O acordo de delação de Mauro Cid já foi aceito pela Polícia Federal, mas ainda precisa ser homologado por Moraes. Essa decisão pode ocorrer nos próximos dias. A proposta também deverá ser analisada pela PGR (Procuradoria-Geral da República), que, quando contatada, afirmou que "o processo está em andamento", deixando claro que a decisão de Moraes não depende da posição da PGR.
De acordo com pessoas próximas às investigações, para que o acordo de delação de Mauro Cid seja aprovado, as autoridades precisam verificar se há informações novas e evidências que corroborem suas declarações. A delação, por si só, não pode ser usada como base para sentenças sem a devida confirmação de outros elementos de prova.
No contexto das negociações de Mauro Cid, outro assessor de Bolsonaro, Max Guilherme Machado de Moura, foi liberado por decisão de Moraes após sua prisão no mesmo dia que Mauro Cid. Agora, Max está sujeito a medidas cautelares e será monitorado por tornozeleira eletrônica, suspeito de participar de um esquema de fraudes no sistema do Ministério da Saúde relacionado à vacinação contra a Covid-19.
Além disso, espera-se que Mauro Cid forneça informações sobre o escândalo das joias, que envolve supostos desvios, venda, recompra e devolução de presentes de alto valor recebidos por Bolsonaro de autoridades estrangeiras.
As investigações também podem abordar detalhes de um documento encontrado no celular de Mauro Cid que continha um plano de golpe para reverter a eleição de Lula (PT) no ano passado, incluindo mensagens em que um oficial das Forças Armadas pedia a ele que convencesse Bolsonaro a ordenar uma intervenção militar, o que seria considerado um golpe de Estado.
A proposta de delação de Mauro Cid foi feita após algumas reviravoltas nas declarações de seu advogado em relação à disposição do militar em envolver Bolsonaro. Menos de um mês após assumir a defesa de Mauro Cid, Bittencourt teve mudanças de posicionamento e chegou a afirmar que a chance de seu cliente fazer uma delação era "zero".
No entanto, no dia 31, Mauro Cid prestou um depoimento de dez horas à PF sobre o caso das joias e, no dia seguinte, Bittencourt declarou que o ex-ajudante de ordens "assumiu tudo" e não incriminou Bolsonaro.

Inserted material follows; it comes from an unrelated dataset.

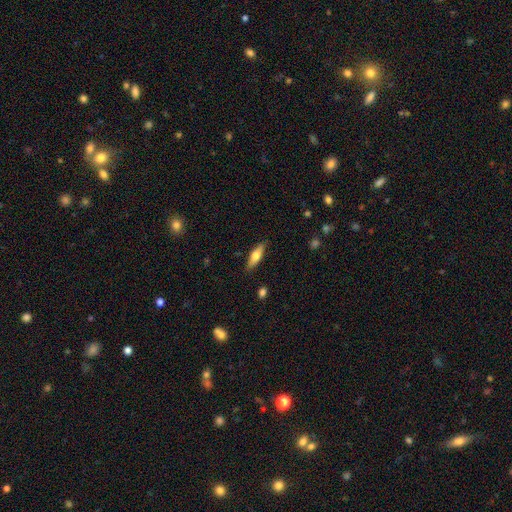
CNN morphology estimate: Overall: smooth (62%; featured or disk 32%). How rounded: cigar-shaped (50%; in between 47%). Merging: none (86%).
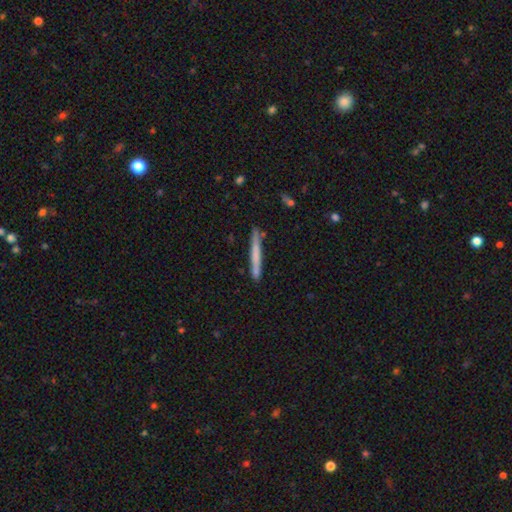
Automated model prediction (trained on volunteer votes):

Bolsonaro e sua esposa, Michelle Bolsonaro, optaram por permanecer em silêncio em depoimentos à PF sobre o caso. Em meio às notícias sobre o ex-colaborador, Bolsonaro e sua esposa participaram de um culto no DF, na noite de quinta-feira (7), onde ela fez uma oração e mencionou palavras como perseguição.

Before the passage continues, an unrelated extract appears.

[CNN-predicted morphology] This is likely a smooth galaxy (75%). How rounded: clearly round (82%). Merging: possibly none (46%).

A possível delação provocou reações de aliados de Bolsonaro, como o ex-secretário de Comunicação da Presidência, Fabio Wajngarten, que afirmou que "não há o que delatar" em uma publicação no antigo Twitter, fora de contexto, referindo-se às movimentações de Mauro Cid. Wajngarten, além de assessor, também é um dos advogados de Bolsonaro.
Em julho, quando Mauro Cid prestou depoimento à CPI do 8 de janeiro, Wajngarten já havia defendido o militar, protestando contra sua prisão e afirmando que ele estava detido sem motivo justificável.
Neste momento, as investigações e negociações relacionadas a Mauro Cid continuam em andamento, com implicações significativas para a política brasileira e o ex-presidente Bolsonaro.